Onlar sadece “yardım edilen” değil, hak sahibi, eşit yurttaşlar. Ancak siyasi aktörler engelli temsiline yaklaşırken hâlâ “lütuf” duygusuyla hareket ediyor. Politik sağlamcılık sözlerde değil ama eylemlerde açıkça görülüyor. Sözde eşit yurttaş denilen engelliler karar mekanizmalarında yer bulamıyor.
Sağlamcılık, sadece bireyler arası ilişkilerde değil; artık doğrudan politika alanını da sarmış, zehirli bir sarmaşık gibi.
Siyasetten uzak tutuldukça sesimiz duyulmuyor.
Mecliste olmadıkça politikalar bizi kapsamıyor.
Sokakta olmadıkça şehir bizim olmuyor.
Medyada olmadıkça görünmezliğimiz sürüyor.
ARTIK YETER DEME ZAMANI
Siyasetin dili, karar alma süreçleri, aday belirleme yöntemleri, kimin “temsil edilmeye değer” görüldüğünü belirleyen bakış açısı…
Hepsi sağlam bedene, sağlam zihne, güçlü sese, güçlü imaja ve popüler olana odaklanıyor.
Siyaset hâlâ “sağlıklı, güçlü, dayanıklı, engelsiz” olmayı bir yeterlilik göstergesi olarak görüyor.
Karizmatik görünmek, uzun konuşmalar yapmak, kampanya koşullarına “dayanıklı” olmak gibi ölçütler öne çıkarılıyor.
Engellilik hâli, bu sistemin “istenmeyen” görüntüsü olarak kabul ediliyor.
Kürsüde engelli bir aday, mecliste bastonuyla yürüyen bir vekil, tekerlekli sandalyesiyle kürsüde konuşan bir temsilci hâlâ “alışılmadık görüntüler” gibi algılanıyor.

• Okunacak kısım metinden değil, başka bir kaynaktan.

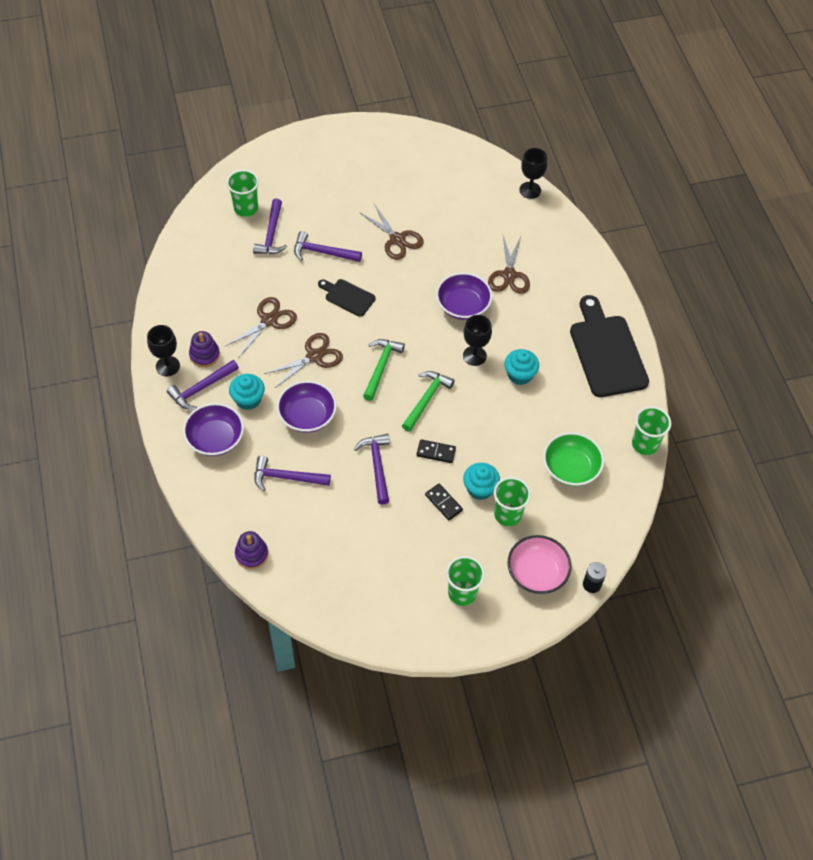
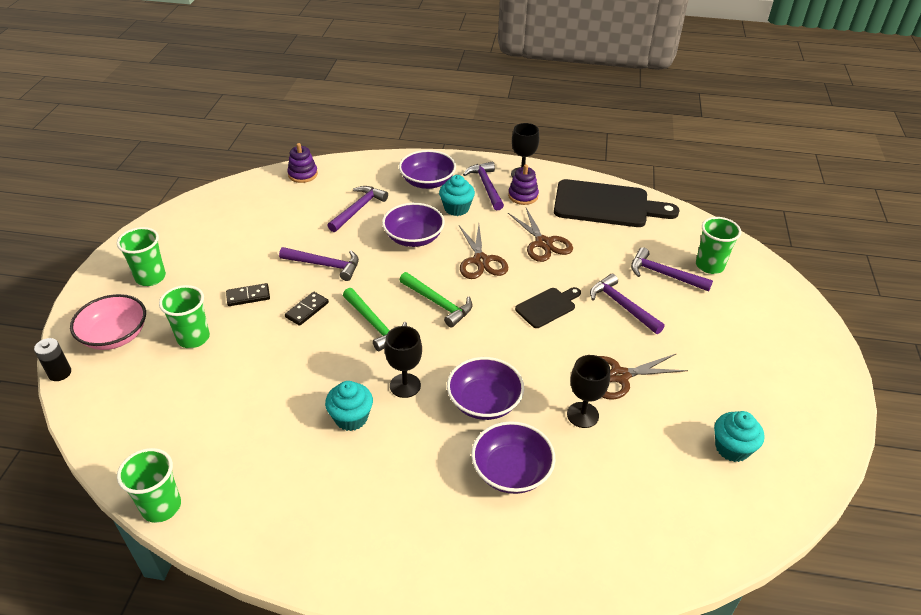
camera: 115 degrees right, 15 degrees down
purple hammer [294,231,362,262] -> purple hammer turned 75 degrees counterclockwise [590,274,665,334]
turquoise cupcake [463,463,500,500] -> turquoise cupcake moved to [714,411,764,462]
brown scissors [488,236,530,294] -> purple bowl [471,421,555,494]
black goblet [519,148,547,199] -> black goblet moved to [567,355,610,428]
green bowl [543,432,604,486] -> none
black cutting board [570,295,649,397] -> black cutting board moved to [554,179,680,227]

Oysa bizim yerimiz tam da orası: kararların alındığı yerler, temsilin olduğu masalar.
Ne acıdır ki, bu önyargı solundan sağına tüm siyasi yelpazeyi kuşatmış durumda.
Ama artık susmayacağız. Çünkü temsil hakkı lütuf değil, anayasal bir hak.
Katılım, bize yapılan bir iyilik değil, demokrasinin gereği.
Ve görünür olmak, bir rica değil, var olmanın ta kendisi.
Yıllardır söylüyoruz:
Bu ülkede engelliler herkesin ötekisi.
Ama artık bu ötekiliği kabul etmiyoruz. Etmeyeceğiz.